To move beyond extracellular recording, we developed kinked silicon nanowires and free-standing nanoscale FET probes that penetrate individual cells in a minimally invasive fashion. Coated with biomimetic membranes, these bend-up probes mimic natural interfaces and achieve stable intracellular recordings of action potentials.

Our free-standing kinked nanowire probes extend this approach by allowing precise 3D targeting of specific cells and regions within tissues. With these tools, we can multiplex recordings across multiple cells, monitor drug effects in real time, and gain unprecedented access to the inner workings of living cells.

Representative publications

  • Tian B, Cohen-Karni T, Qing Q, Duan X, Xie P, Lieber CM. Science. 2010.
  • Jiang Z, Qing Q, Xie P, Gao R, Lieber CM. Nano Lett. 2012.
  • Qing Q, Jiang Z, Xu L, Gao R, Mai L, Lieber CM. Nat Nanotechnol. 2014.
  • Xu L, Jiang Z, Mai L, Qing Q. Nano Lett. 2014.

Tissue Engineering and Synthetic Bioelectronics

Our devices are not limited to single cells. By integrating flexible and ultrathin nanoelectronic scaffolds into synthetic tissues, we have shown that engineered tissues can be embedded with active bioelectronic functionality. These hybrid constructs allow long-term monitoring and modulation of cellular behavior in engineered environments, opening new directions for regenerative medicine and synthetic biology.

Representative publications

  • Tian B, Liu J, Dvir T, Jin L, Tsui JH, Qing Q, et al. Nat Mater. 2012.
  • Jiao X, Wang Y, Qing Q. Nano Lett. 2017.
  • Xu L, Jiang Z, Qing Q, Mai L, Zhang Q, Lieber CM. Nano Lett. 2013.

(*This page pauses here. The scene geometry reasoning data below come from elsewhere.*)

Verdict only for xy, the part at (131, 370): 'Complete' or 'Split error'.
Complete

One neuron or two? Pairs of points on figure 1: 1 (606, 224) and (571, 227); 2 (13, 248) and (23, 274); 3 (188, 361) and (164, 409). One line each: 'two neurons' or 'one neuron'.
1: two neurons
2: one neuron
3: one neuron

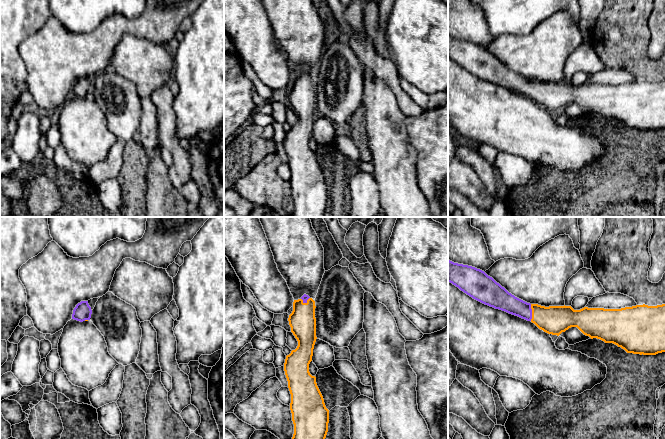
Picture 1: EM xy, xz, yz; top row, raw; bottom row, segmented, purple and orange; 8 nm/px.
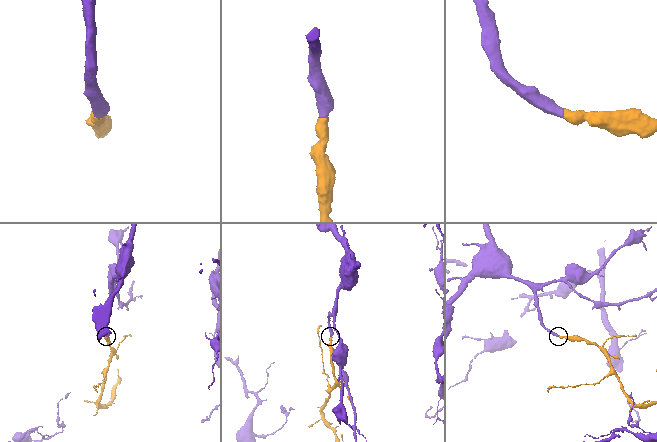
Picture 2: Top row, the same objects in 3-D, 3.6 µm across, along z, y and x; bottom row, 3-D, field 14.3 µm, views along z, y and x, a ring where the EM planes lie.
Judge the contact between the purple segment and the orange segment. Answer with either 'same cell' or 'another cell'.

Electric Field Control of Cell Signaling

Beyond sensing, we also develop methods to control intracellular signaling with precision. We discovered that alternating current electric fields (AC EFs), applied through microelectrodes, can directly modulate ERK signaling dynamics in mammary epithelial cells. Importantly, this modulation occurs without electroporation or chemical stimulation, revealing a new, non-invasive way to regulate cellular pathways.

By tuning waveform, amplitude, and timing, we achieved synchronization of signaling activity and demonstrated control over cell fate decisions.

Representative publications

  • Guo L, Li H, Wang Y, Li Z, Albeck J, Zhao M, Qing Q. Nano Lett. 2019.
  • Guo L, Zhu K, Pargett M, Contreras A, Tsai P, Qing Q, Losert W, Albeck J, Zhao M. iScience. 2021.
  • Yang Q, Miao Y, Banerjee P, Hourwitz MJ, Hu M, Qing Q, et al. Proc Natl Acad Sci USA. 2023.
  • Hu M, Li H, Zhu K, Guo L, Zhao M, Zhan H, Devreotes PN, Qing Q. Sci Rep. 2024.

Looking Forward

Our work demonstrates that nanoelectronics can do more than measure biology — they can shape it. By advancing single-molecule detection platforms, neural interfaces, and methods for controlling cell signaling, we aim to establish transformative technologies for diagnostics, brain–machine interfaces, and synthetic biology. The convergence of nanotechnology, spectroscopy, and biology promises to redefine how we study and manipulate life at its most fundamental scales.